== Task prompt ==
Could the data below please be reproduced word for word, without the pictures?

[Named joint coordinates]
= Beginning of Section =

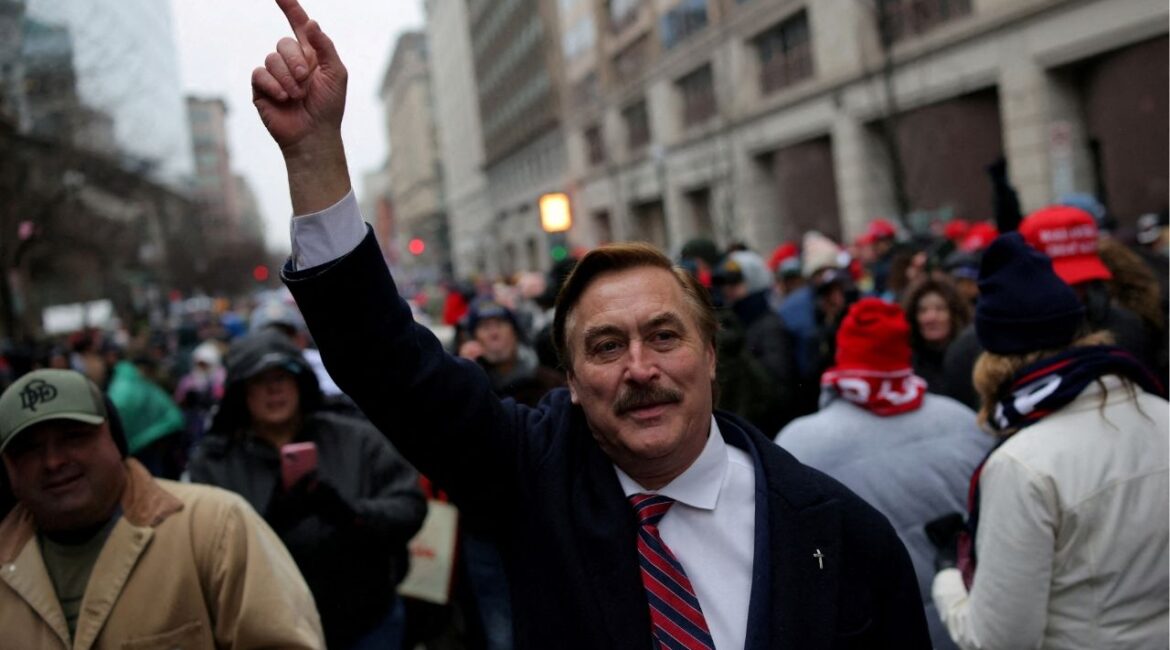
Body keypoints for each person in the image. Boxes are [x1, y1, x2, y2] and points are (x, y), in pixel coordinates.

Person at [252, 3, 931, 648]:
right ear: (571, 381)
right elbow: (387, 362)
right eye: (606, 346)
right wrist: (315, 158)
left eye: (665, 336)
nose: (640, 368)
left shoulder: (842, 534)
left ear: (712, 355)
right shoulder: (533, 475)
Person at [930, 233, 1169, 649]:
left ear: (991, 357)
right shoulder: (1159, 411)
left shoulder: (1022, 465)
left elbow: (1000, 640)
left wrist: (948, 578)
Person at [0, 369, 324, 648]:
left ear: (115, 441)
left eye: (74, 437)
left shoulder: (216, 526)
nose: (53, 461)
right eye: (28, 449)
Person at [188, 329, 426, 650]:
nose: (274, 390)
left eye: (283, 377)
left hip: (367, 621)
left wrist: (351, 515)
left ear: (301, 384)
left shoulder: (357, 439)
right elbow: (204, 553)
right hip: (269, 631)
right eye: (261, 380)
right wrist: (269, 522)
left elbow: (410, 507)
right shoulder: (215, 462)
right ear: (241, 392)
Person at [776, 298, 993, 649]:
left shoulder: (799, 445)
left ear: (843, 355)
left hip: (873, 631)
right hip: (967, 622)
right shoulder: (964, 422)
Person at [458, 298, 563, 407]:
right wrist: (466, 375)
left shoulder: (549, 382)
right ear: (474, 339)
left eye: (500, 324)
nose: (494, 333)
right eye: (485, 327)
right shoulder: (471, 380)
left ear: (515, 333)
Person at [901, 276, 971, 393]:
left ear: (955, 314)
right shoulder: (905, 363)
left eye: (940, 309)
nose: (931, 318)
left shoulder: (970, 359)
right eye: (922, 310)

= End of Section =

== Expected answer ==
Body keypoints for each person in the image. Boxes are [x1, y1, x2, y2] and points are (x, y), in pixel coordinates.

Person at [252, 3, 931, 648]:
right ear: (571, 381)
right elbow: (387, 362)
right eye: (606, 346)
right wrist: (315, 158)
left eye: (665, 336)
nose: (640, 368)
left shoulder: (842, 534)
left ear: (712, 355)
right shoulder: (533, 475)
Person at [930, 233, 1169, 649]:
left ear: (991, 357)
right shoulder: (1159, 411)
left shoulder: (1022, 465)
left elbow: (1000, 640)
left wrist: (948, 578)
Person at [0, 369, 324, 648]:
left ear: (115, 441)
left eye: (74, 437)
left shoulder: (216, 526)
nose: (53, 461)
right eye: (28, 449)
Person at [188, 329, 426, 650]:
nose: (274, 390)
left eye: (283, 377)
left hip: (367, 621)
left wrist: (351, 515)
left ear: (301, 384)
left shoulder: (357, 439)
right elbow: (204, 553)
right hip: (269, 631)
right eye: (261, 380)
right wrist: (269, 522)
left elbow: (410, 507)
right shoulder: (215, 462)
right ear: (241, 392)
Person at [776, 298, 993, 649]:
left shoulder: (799, 445)
left ear: (843, 355)
left hip: (873, 631)
right hip: (967, 622)
right shoulder: (964, 422)
Person at [458, 298, 563, 407]:
right wrist: (466, 375)
left shoulder: (549, 382)
right ear: (474, 339)
left eye: (500, 324)
nose: (494, 333)
right eye: (485, 327)
right shoulder: (471, 380)
left ear: (515, 333)
Person at [901, 276, 971, 393]:
left ear: (955, 314)
right shoulder: (905, 363)
left eye: (940, 309)
nose: (931, 318)
left shoulder: (970, 359)
right eye: (922, 310)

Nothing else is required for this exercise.